* [Required work]
Write out the records in full, exactly as given, but without the images.

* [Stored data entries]
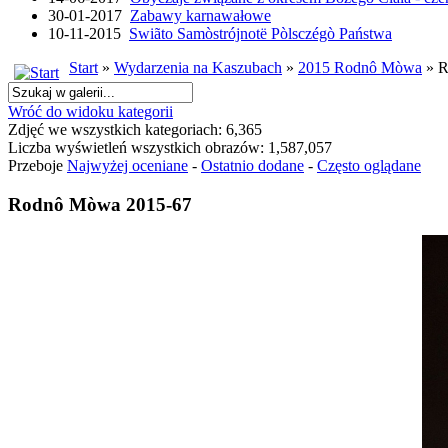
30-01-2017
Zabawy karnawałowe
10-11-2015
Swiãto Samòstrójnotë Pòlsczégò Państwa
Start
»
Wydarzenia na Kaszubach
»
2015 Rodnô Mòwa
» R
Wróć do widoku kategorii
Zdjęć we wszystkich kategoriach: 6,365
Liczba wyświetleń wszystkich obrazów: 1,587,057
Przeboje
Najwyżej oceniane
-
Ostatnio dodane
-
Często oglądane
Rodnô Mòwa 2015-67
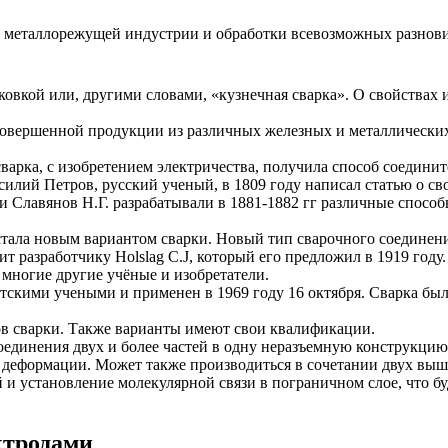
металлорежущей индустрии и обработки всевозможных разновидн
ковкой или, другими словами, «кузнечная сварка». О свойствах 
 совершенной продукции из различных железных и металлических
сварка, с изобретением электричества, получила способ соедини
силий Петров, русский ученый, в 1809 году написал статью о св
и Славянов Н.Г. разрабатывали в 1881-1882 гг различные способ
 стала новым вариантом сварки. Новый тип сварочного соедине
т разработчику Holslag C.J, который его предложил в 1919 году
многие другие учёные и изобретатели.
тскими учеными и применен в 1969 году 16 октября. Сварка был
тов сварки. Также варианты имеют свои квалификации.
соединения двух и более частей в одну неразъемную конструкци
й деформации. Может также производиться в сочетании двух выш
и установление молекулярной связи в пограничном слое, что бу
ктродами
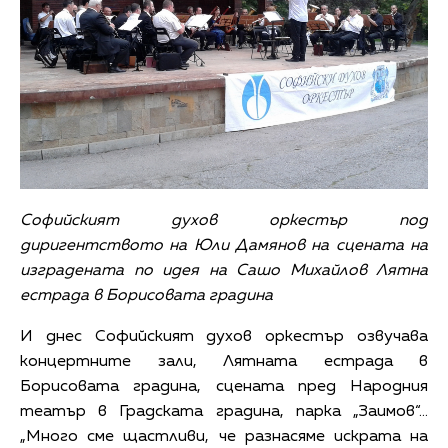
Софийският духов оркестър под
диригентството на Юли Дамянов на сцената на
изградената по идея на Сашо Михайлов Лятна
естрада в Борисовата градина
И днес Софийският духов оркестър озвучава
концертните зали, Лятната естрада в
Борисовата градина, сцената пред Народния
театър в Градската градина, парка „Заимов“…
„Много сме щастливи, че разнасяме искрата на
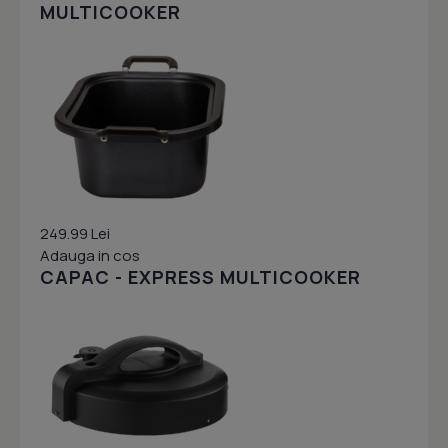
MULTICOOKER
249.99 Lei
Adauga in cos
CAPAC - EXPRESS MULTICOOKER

* [Output of the exercise]
30-01-2017
Zabawy karnawałowe
10-11-2015
Swiãto Samòstrójnotë Pòlsczégò Państwa
Start
»
Wydarzenia na Kaszubach
»
2015 Rodnô Mòwa
» R
Wróć do widoku kategorii
Zdjęć we wszystkich kategoriach: 6,365
Liczba wyświetleń wszystkich obrazów: 1,587,057
Przeboje
Najwyżej oceniane
-
Ostatnio dodane
-
Często oglądane
Rodnô Mòwa 2015-67
металлорежущей индустрии и обработки всевозможных разновидн
ковкой или, другими словами, «кузнечная сварка». О свойствах 
 совершенной продукции из различных железных и металлических
сварка, с изобретением электричества, получила способ соедини
силий Петров, русский ученый, в 1809 году написал статью о св
и Славянов Н.Г. разрабатывали в 1881-1882 гг различные способ
 стала новым вариантом сварки. Новый тип сварочного соедине
т разработчику Holslag C.J, который его предложил в 1919 году
многие другие учёные и изобретатели.
тскими учеными и применен в 1969 году 16 октября. Сварка был
тов сварки. Также варианты имеют свои квалификации.
соединения двух и более частей в одну неразъемную конструкци
й деформации. Может также производиться в сочетании двух выш
и установление молекулярной связи в пограничном слое, что бу
ктродами
Софийският духов оркестър под
диригентството на Юли Дамянов на сцената на
изградената по идея на Сашо Михайлов Лятна
естрада в Борисовата градина
И днес Софийският духов оркестър озвучава
концертните зали, Лятната естрада в
Борисовата градина, сцената пред Народния
театър в Градската градина, парка „Заимов“…
„Много сме щастливи, че разнасяме искрата на
MULTICOOKER
249.99 Lei
Adauga in cos
CAPAC - EXPRESS MULTICOOKER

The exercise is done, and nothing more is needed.